She’s got the beat: for Jennifer Yakes of the band Leah Stargazing, it’s her drumming and not her sexuality that’s a big deal – music – Interview
When Jennifer Yakes joined pop-punk outfit Leah Stargazing, she was less concerned about coming out to her male band mates than she was about being a more experienced musician than the rest of the group. “I’ve reached a point in my life where I’m not messing around anymore,” she says. “I wanted to be part of a band that was serious about their careers while also making music that was fun.”
She found that in Leah Stargazing, whose infectious debut, Leave It All Behind (Telescope Records), is characterized by a lean, guitar-driven sound that embodies the rowdy energy of punk with sharp musicianship–as evidenced by such bite-size, pop-sweetened rave-ups as “Three Days Too Long” and “Stick Around.” Yakes was drawn to the band’s music even if their relative inexperience gave her brief pause.
“I met these guys who were sweet but young. I wasn’t sure that they were in it for the long haul, and that was a big issue,” she says. “Once I was convinced that they were serious, being gay was no big deal. Actually, I never consider that an issue when weighing my options. My experience is that if I don’t treat it like a major issue, no one else does.”

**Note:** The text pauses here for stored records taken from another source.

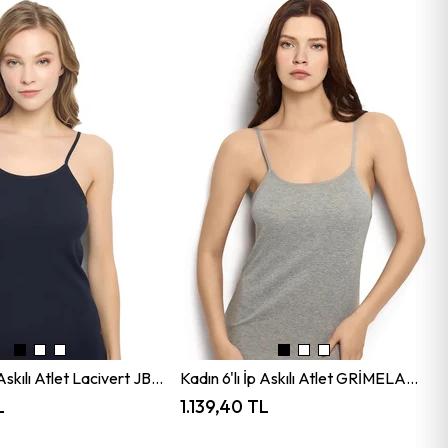
Kadın 6'lı İp Askılı Atlet Lacivert JBR583.0006
Kadın 6'lı İp Askılı Atlet GRİMELANJ JBR583.0006
L
1.139,40 TL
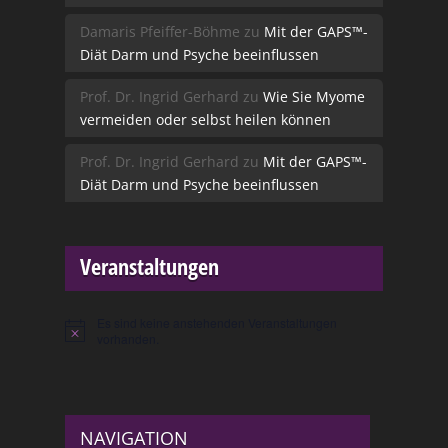
Damaris Pfeiffer-Böhme
zu
Mit der GAPS™-
Diät Darm und Psyche beeinflussen
Prof. Dr. Ingrid Gerhard
zu
Wie Sie Myome
vermeiden oder selbst heilen können
Prof. Dr. Ingrid Gerhard
zu
Mit der GAPS™-
Diät Darm und Psyche beeinflussen
Veranstaltungen
Es sind keine anstehenden Veranstaltungen
Hinweis
vorhanden.
NAVIGATION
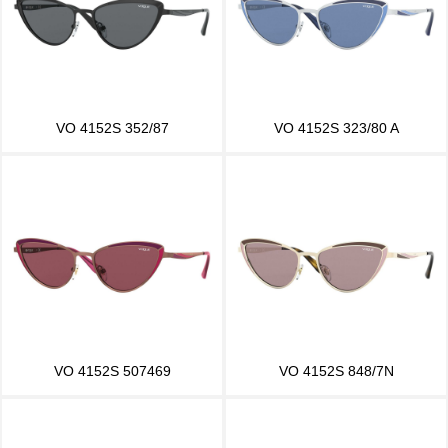
VO 4152S 352/87
VO 4152S 323/80 A
VO 4152S 507469
VO 4152S 848/7N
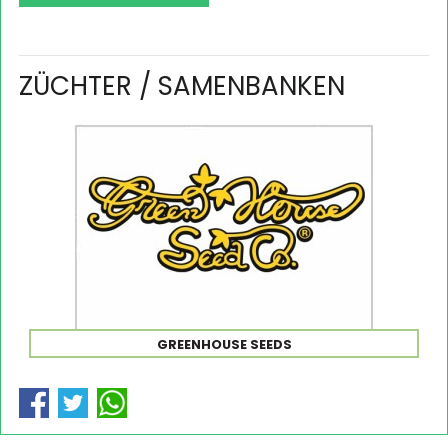
ZÜCHTER / SAMENBANKEN
GREENHOUSE SEEDS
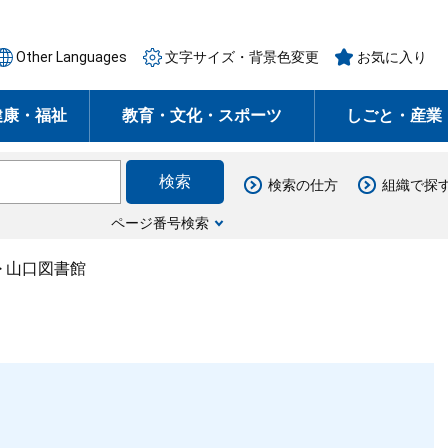
Other Languages
文字サイズ・背景色変更
お気に入り
健康・福祉
教育・文化・スポーツ
しごと・産業
検索の仕方
組織で探
ページ番号検索
>
山口図書館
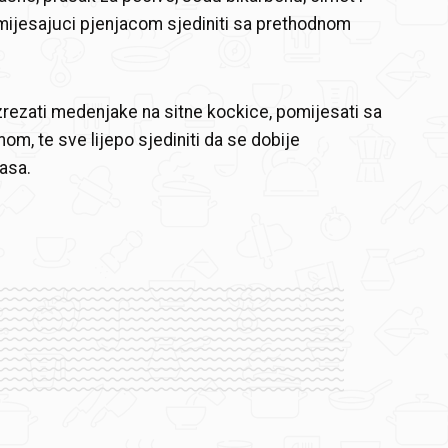
mijesajuci pjenjacom sjediniti sa prethodnom
zrezati medenjake na sitne kockice, pomijesati sa
m, te sve lijepo sjediniti da se dobije
asa.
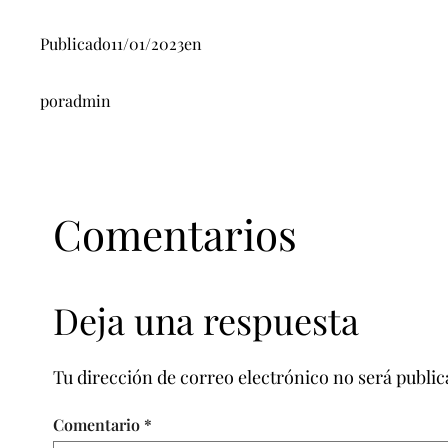
Publicado
11/01/2023
en
por
admin
Comentarios
Deja una respuesta
Tu dirección de correo electrónico no será public
Comentario
*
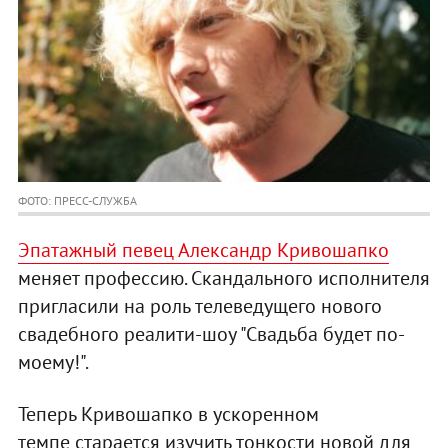
ФОТО: ПРЕСС-СЛУЖБА
Эпатажный певец Александр Кривошапко
меняет профессию. Скандального исполнителя
пригласили на роль телеведущего нового
свадебного реалити-шоу "Свадьба будет по-
моему!".
Теперь Кривошапко в ускоренном
темпе старается изучить тонкости новой для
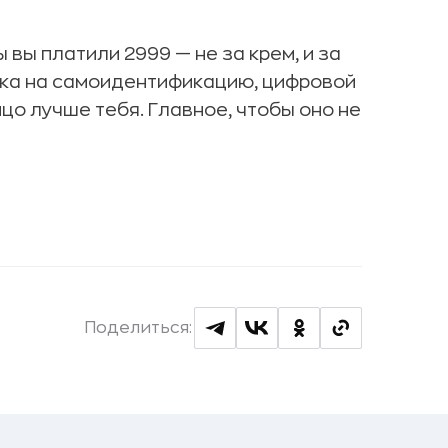
 вы платили 2999 — не за крем, и за
тавка на самоидентификацию, цифровой
лицо лучше тебя. Главное, чтобы оно не
Поделиться:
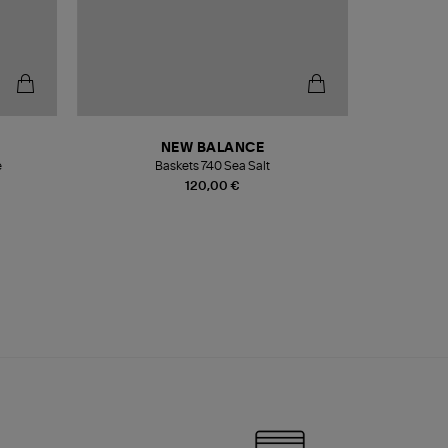
NEW BALANCE
e
Baskets 740 Sea Salt
Veste
120,00 €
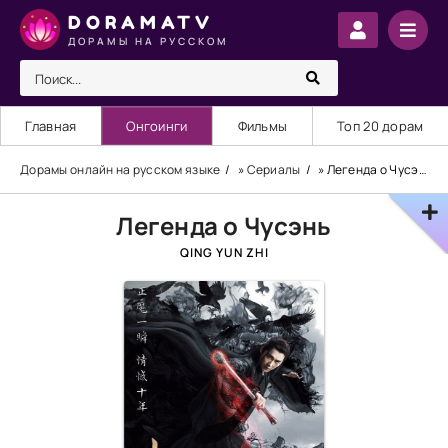
DORAMATV
ДОРАМЫ НА РУССКОМ
Главная
Онгоинги
Фильмы
Топ 20 дорам
Дорамы онлайн на русском языке
»
Сериалы
» Легенда о Чусэнь
Легенда о Чусэнь
QING YUN ZHI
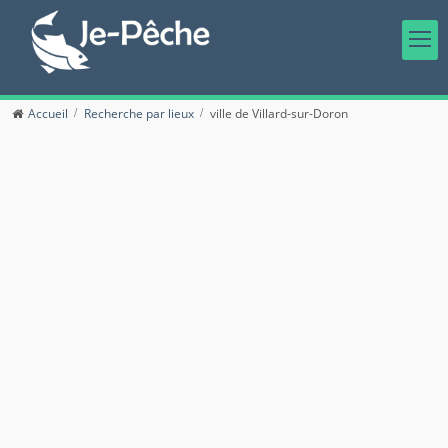
Accueil
Recherche par lieux
ville de Villard-sur-Doron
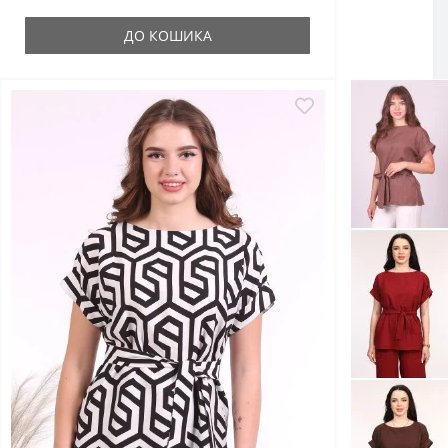
ДО КОШИКА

And she was right. The lads who comprise the Rhode Island-rooted Leah Stargazing–Jordan Fielding (vocals, guitar), Thomas Keohane (keyboards), Brandon Fielding (bass), and Timothy Aubin (guitar)–took the revelation of Yakes’ sexuality in stride.
“It was such a matter-of-fact moment,” she recalls. “I mentioned my girlfriend’s name at a rehearsal shortly after joining the band. One of the guys gave me a smile and said, `Oh, yeah?’ and the rest just kind of shrugged. That was it.”

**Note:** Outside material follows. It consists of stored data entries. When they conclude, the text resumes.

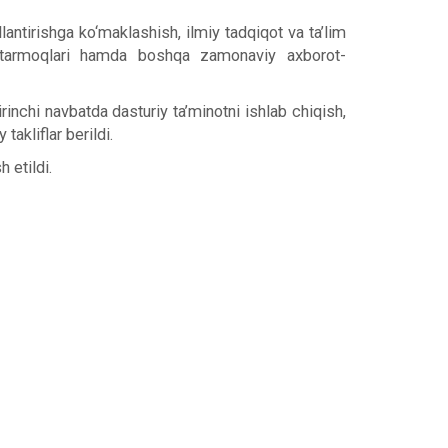
antirishga ko‘maklashish, ilmiy tadqiqot va ta’lim
ma tarmoqlari hamda boshqa zamonaviy axborot-
inchi navbatda dasturiy ta’minotni ishlab chiqish,
akliflar berildi.
 etildi.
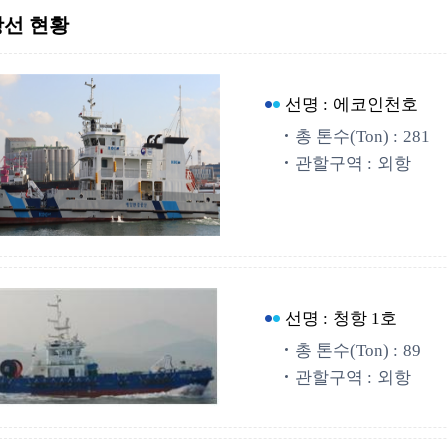
선 현황
선명 :
에코인천호
총 톤수(Ton) :
281
관할구역 :
외항
선명 :
청항 1호
총 톤수(Ton) :
89
관할구역 :
외항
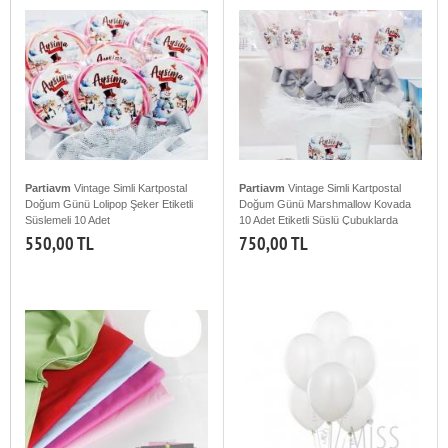
Partiavm
Vintage Simli Kartpostal
Partiavm
Vintage Simli Kartpostal
Doğum Günü Lolipop Şeker Etiketli
Doğum Günü Marshmallow Kovada
Süslemeli 10 Adet
10 Adet Etiketli Süslü Çubuklarda
550,00 TL
750,00 TL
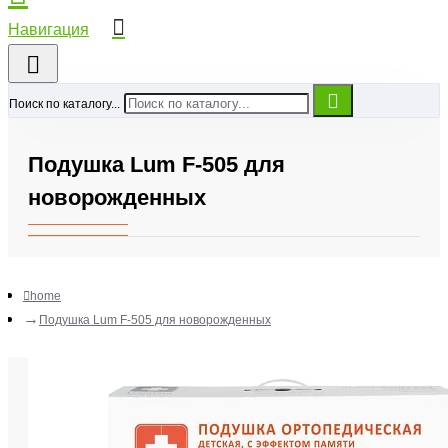
Поиск по каталогу...
Подушка Lum F-505 для
новорожденных
home
Подушка Lum F-505 для новорожденных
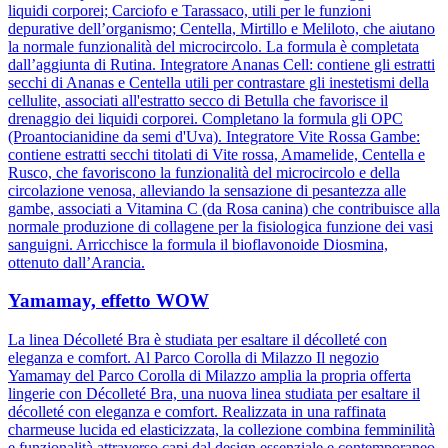
liquidi corporei; Carciofo e Tarassaco, utili per le funzioni
depurative dell’organismo; Centella, Mirtillo e Meliloto, che aiutano
la normale funzionalità del microcircolo. La formula è completata
dall’aggiunta di Rutina. Integratore Ananas Cell: contiene gli estratti
secchi di Ananas e Centella utili per contrastare gli inestetismi della
cellulite, associati all'estratto secco di Betulla che favorisce il
drenaggio dei liquidi corporei. Completano la formula gli OPC
(Proantocianidine da semi d'Uva). Integratore Vite Rossa Gambe:
contiene estratti secchi titolati di Vite rossa, Amamelide, Centella e
Rusco, che favoriscono la funzionalità del microcircolo e della
circolazione venosa, alleviando la sensazione di pesantezza alle
gambe, associati a Vitamina C (da Rosa canina) che contribuisce alla
normale produzione di collagene per la fisiologica funzione dei vasi
sanguigni. Arricchisce la formula il bioflavonoide Diosmina,
ottenuto dall’Arancia.
Yamamay, effetto WOW
La linea Décolleté Bra è studiata per esaltare il décolleté con
eleganza e comfort. Al Parco Corolla di Milazzo Il negozio
Yamamay del Parco Corolla di Milazzo amplia la propria offerta
lingerie con Décolleté Bra, una nuova linea studiata per esaltare il
décolleté con eleganza e comfort. Realizzata in una raffinata
charmeuse lucida ed elasticizzata, la collezione combina femminilità
e funzionalità attraverso capi dal design essenziale e contemporaneo.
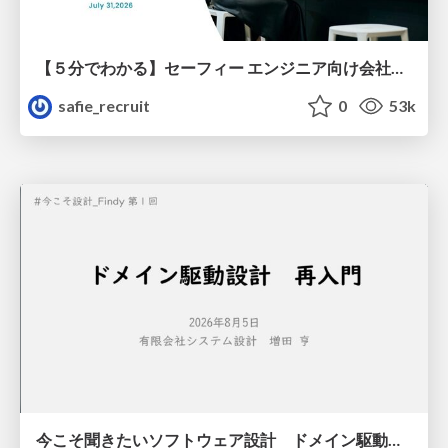
【５分でわかる】セーフィー エンジニア向け会社紹介
safie_recruit
0
53k
今こそ聞きたいソフトウェア設計 ドメイン駆動設計再入門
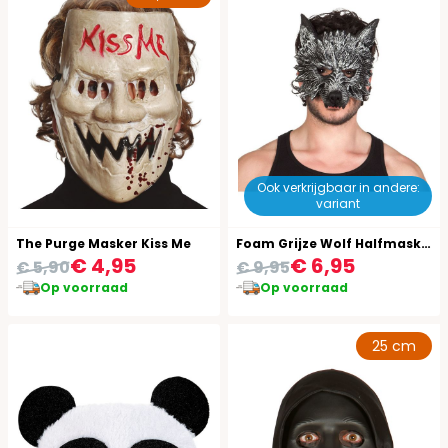
Ook verkrijgbaar in andere:
variant
The Purge Masker Kiss Me
Foam Grijze Wolf Halfmasker
€ 4,95
€ 6,95
€ 5,90
€ 9,95
Op voorraad
Op voorraad
25 cm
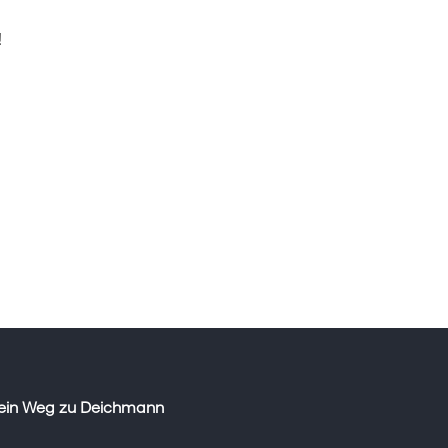
!
ein Weg zu Deichmann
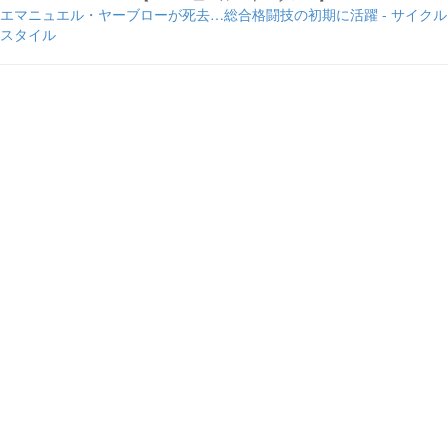
エマニュエル・ヤーブローが死去…総合格闘技の初期に活躍 - サイクル
スタイル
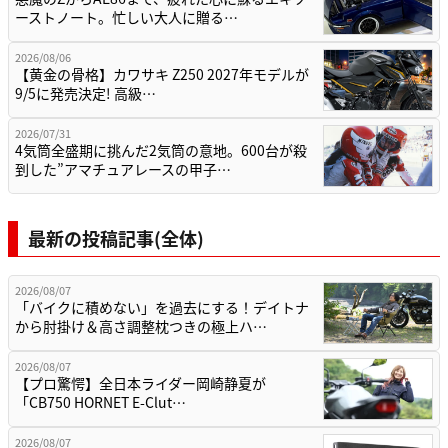
ーストノート。忙しい大人に贈る…
2026/08/06
【黄金の骨格】カワサキ Z250 2027年モデルが
9/5に発売決定! 高級…
2026/07/31
4気筒全盛期に挑んだ2気筒の意地。600台が殺
到した”アマチュアレースの甲子…
最新の投稿記事(全体)
2026/08/07
「バイクに積めない」を過去にする！デイトナ
から肘掛け＆高さ調整枕つきの極上ハ…
2026/08/07
【プロ驚愕】全日本ライダー岡崎静夏が
「CB750 HORNET E-Clut…
2026/08/07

Fans of the band seem to be having a similarly low-key reaction to Yakes. As they play club dates, the drummer says people are “pretty relaxed” with her. “I think the girls who come to our shows would be way more upset if one of the cute guys in the band was gay rather than learning that I am,” she says with a laugh. “If anything, the fact that I’m a lesbian removes me as a threat to the girls who find the guys hot and want to meet them.”
Beyond those man-hungry young women, Yakes says she is “gratified” to see an increased number of young queer rock fans popping up at the band’s shows. “Their support is especially cool, since we’re not making music that’s specifically geared toward them–and I don’t expect that to change. The guys write the songs, and I’m happily just the drummer. But young gay kids show up to cheer me on for being out, which is beyond cool. Hopefully, once they’re in the room, they stick around because this band is totally hot–and because I pound out some kick-ass beats regardless of my sexuality.”
Flick is senior talent editor of Billboard magazine.